═══ 本文 ═══

Qsync とは
QNAP製のNASを買うと入ってるやつです.
Dropboxのように全自動でデバイス間のファイルを同期するサービスで,NASがサーバーになります.
/home/.Qsync/ がSMBで参照できない問題
NASを多人数が個別に使用する場合,ユーザーごとに自動生成されるホームディレクトリを活用するのがかんたんです.
ホームディレクトリは /homes/ユーザ名/
,またはログイン中のユーザなら単に /home/
という名前で自分のホームディレクトリにアクセスできます.
例えば,別のPCからSMB(Windowsファイル共有)で自分のデータにアクセスする場合は,アカウント認証を経て \\NASのアドレス\home\
に行けばいいわけです.
SMBでホームディレクトリにアクセスできるのはわかったのですが,Qsyncではホームディレクトリを同期させてくれません.
その代わりに/home/.Qsync/
というフォルダが各ユーザーに割り当てられるので,このフォルダを同期することになります.
/home/.Qsync/
というパスからわかるとおり,これはホームディレクトリ内にある隠しフォルダです.見えないだけで実際そこにあります.
ところがSMBで \\NASのアドレス\home\.Qsync\
にアクセスしようとしても,できません.
smb.conf を弄ってみる
まずNASのシェルにadminユーザーとしてログインします.NASにキーボードをつなぐなりSSHするなり.
/home/.Qsync/
を使えなくする設定は, /etc/config/smb.conf
ファイルの中に書かれています.
...
veto files = /.AppleDB/.AppleDouble/.AppleDesktop/:2eDS_Store/Network Trash Folder/Temporary Items/TheVolumeSettingsFolder/.@__thumb/.@__desc/:2e*/.@__qini/.Qsync/.@upload_cache/.qsync/.qsync_sn/.@qsys/.streams/.digest/
...
拒否ファイルに .Qsync
と .qsync
が入っているのがわかります.これらを消してからsmbdを再起動してみます.
# /etc/init.d/smb.sh restart
おや? 状況は変わりません.一体どうなっているのでしょう.
veto_file.conf を弄ってみる
もういちど /etc/config/smb.conf
を開いてみると,内容が編集前に戻っています.どうやら残像を掴まされていたようです.smbdを起動するごとにsmb.confは上書き再構成されるのです.
ではどのように再構成されているのでしょう.smbdの起動スクリプトを見てみましょう.

═══

**課題の目的**
本文によると、Qsyncがホームディレクトリの代わりに各ユーザーに割り当てて同期するフォルダは何ですか。 この記録は本文の内容とは関係がありません。

═══ 提供された記録 ═══

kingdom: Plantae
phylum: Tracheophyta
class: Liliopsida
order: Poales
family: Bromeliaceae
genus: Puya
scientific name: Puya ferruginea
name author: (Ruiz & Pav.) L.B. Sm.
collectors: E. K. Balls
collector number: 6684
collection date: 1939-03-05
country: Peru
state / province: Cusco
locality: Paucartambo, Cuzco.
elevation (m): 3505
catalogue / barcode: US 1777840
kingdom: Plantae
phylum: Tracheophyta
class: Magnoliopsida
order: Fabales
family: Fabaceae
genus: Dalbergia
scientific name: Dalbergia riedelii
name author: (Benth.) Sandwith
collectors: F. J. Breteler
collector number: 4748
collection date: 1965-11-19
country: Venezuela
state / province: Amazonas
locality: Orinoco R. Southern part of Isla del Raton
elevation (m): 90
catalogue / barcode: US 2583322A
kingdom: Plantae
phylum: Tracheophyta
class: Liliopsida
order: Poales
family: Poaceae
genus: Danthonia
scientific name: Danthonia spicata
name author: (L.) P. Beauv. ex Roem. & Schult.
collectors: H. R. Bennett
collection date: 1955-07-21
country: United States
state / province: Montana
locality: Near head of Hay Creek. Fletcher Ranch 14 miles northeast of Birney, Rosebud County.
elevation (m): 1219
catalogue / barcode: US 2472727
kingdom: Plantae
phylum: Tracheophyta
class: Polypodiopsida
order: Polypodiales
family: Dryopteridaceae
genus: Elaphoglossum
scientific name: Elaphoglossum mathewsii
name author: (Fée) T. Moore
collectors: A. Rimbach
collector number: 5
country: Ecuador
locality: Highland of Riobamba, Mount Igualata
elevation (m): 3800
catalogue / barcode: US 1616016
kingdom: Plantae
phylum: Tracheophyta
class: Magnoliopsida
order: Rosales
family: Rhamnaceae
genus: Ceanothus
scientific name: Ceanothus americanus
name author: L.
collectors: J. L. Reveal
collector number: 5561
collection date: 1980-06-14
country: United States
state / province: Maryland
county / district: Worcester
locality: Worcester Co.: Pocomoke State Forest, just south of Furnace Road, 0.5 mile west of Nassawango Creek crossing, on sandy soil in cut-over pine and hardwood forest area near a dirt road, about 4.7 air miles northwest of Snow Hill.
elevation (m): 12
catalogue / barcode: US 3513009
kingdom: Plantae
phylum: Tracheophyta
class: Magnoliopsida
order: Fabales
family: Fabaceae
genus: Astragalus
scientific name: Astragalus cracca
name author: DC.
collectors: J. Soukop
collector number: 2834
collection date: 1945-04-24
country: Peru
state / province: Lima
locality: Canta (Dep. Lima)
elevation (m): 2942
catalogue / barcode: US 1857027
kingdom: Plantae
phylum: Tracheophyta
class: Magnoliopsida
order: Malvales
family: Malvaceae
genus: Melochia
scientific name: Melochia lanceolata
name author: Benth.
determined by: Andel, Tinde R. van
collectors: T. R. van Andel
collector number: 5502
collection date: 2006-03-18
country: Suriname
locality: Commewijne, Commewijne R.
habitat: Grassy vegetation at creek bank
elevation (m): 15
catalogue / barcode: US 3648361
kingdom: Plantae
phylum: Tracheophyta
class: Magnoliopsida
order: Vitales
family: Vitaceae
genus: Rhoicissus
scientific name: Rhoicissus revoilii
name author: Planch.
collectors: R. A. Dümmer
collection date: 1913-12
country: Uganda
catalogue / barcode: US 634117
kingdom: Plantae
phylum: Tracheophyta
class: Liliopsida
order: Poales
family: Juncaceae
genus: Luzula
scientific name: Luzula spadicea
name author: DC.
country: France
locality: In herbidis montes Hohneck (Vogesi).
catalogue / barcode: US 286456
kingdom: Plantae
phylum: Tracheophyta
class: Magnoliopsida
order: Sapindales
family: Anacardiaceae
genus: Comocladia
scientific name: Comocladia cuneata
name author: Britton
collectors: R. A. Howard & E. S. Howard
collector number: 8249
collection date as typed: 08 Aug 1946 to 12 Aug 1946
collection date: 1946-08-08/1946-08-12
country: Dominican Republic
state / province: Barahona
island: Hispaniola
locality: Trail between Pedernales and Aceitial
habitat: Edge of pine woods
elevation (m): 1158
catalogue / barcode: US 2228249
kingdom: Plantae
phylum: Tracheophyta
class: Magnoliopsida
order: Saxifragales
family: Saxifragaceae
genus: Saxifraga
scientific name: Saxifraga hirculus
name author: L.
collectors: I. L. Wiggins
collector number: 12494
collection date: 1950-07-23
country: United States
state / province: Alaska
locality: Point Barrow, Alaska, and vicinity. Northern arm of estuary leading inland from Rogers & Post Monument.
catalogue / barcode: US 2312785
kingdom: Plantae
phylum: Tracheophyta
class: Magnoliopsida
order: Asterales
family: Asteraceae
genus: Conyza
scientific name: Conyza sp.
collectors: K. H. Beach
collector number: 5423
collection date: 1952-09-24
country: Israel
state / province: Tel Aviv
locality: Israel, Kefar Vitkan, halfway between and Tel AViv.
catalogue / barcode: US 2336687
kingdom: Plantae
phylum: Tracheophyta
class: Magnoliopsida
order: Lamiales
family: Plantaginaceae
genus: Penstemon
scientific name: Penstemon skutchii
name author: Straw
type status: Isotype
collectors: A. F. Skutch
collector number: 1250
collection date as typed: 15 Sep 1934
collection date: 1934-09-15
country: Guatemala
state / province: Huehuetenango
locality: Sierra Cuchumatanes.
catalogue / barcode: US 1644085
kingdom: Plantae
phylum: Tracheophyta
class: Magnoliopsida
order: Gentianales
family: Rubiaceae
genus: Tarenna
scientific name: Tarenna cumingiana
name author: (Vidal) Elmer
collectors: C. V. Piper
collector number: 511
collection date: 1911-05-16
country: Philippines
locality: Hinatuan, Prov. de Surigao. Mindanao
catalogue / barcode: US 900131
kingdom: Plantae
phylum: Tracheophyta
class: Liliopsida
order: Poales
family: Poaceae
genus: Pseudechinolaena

═══

**解答欄**
/home/.Qsync/ というフォルダです。